Eleştiri... Özeleştiri... Tabii ki yapılmalı.
Ama kararında olmalı. Yanına çözüm önerileri de eklenmeli. 31 Mart ve 23 Haziran İstanbul seçimleri üzerinden AK Parti'nin içinde ve dışında gelişen süreçler dikkatle izlenmeli. Lakin...
Özeleştiri, siyasal zafiyet algısı yaratmamalı.
Ve daha önemlisi, rakip ve akıl hocaları ciddiye alınmalı.
Nedeni gayet açık... "Gezi olayları"ndan bu yana siyasal alana etki eden farklı unsurlar, sanılanın aksine derslerine çalışmışlar. AK Parti'nin güçlü ve zayıf yönlerine ilişkin etki analizlerine kafa yormuşlar. Bu amaçla yerli ve yabancı taktisyenlerin önerilerini dinlemişler.
Devlet kadrolarından belli ölçüde teknik destek almayı başarmışlar.
Maalesef... AK Parti ikliminde büyümüş, sonrasında yanlış ellerde hasat edilmiş kişi ve kurumların aktarımlarından da yararlanmışlar.
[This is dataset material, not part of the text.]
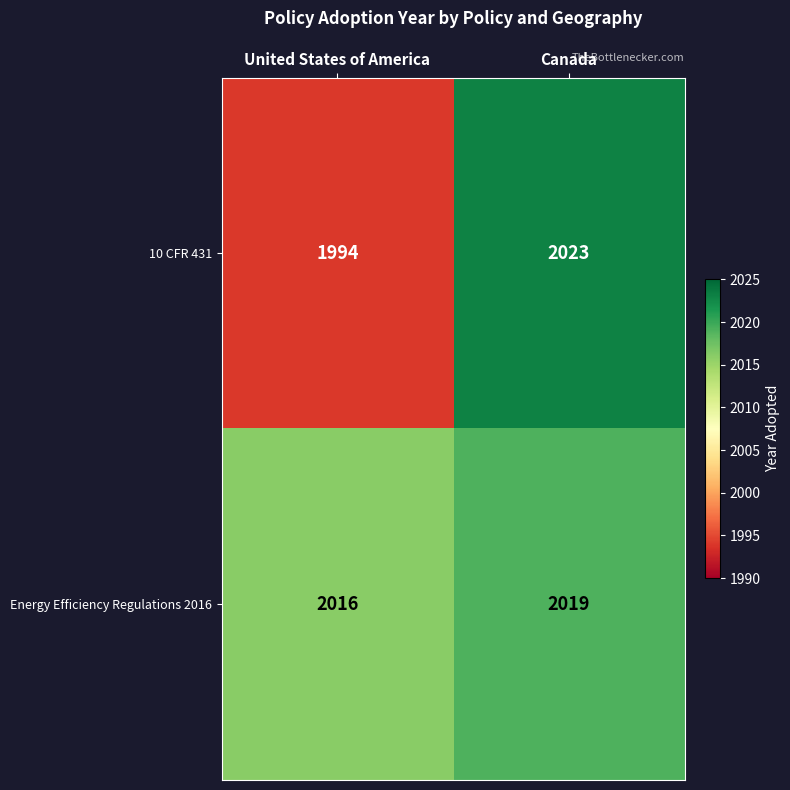

What is the total value across all series at Canada?

4042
Ayrıca... "İttifak sistemi"nin tüm avantajlarını kullanmışlar. Uç toplumsal unsurların temsilcileri ile aylar öncesinden ortak paydada buluşmuşlar. Birbiri ardına gelecek adımları da planlamışlar.
"Meşruiyet, Mağduriyet, Münakaşa" çizgisinde yol haritası çizmişler. AK Parti saflarına taarruz ederek, kişileri birbirine düşürmeyi, sürekli savunmada bırakmayı hedeflemişler. Doğru-yanlış fark etmeksizin sosyal medyada servis edilen her iddianın/ iftiranın taraftar bulabildiğini anlamışlar.
Oluşturdukları sanal gerçekliği, hayatın gerçeği gibi zihinlere yerleştirebileceklerini öğrenmişler. Psikolojik harp yöntemlerini bilenlerden, sinir uçlarına dokunma inceliklerini ezberlemişler.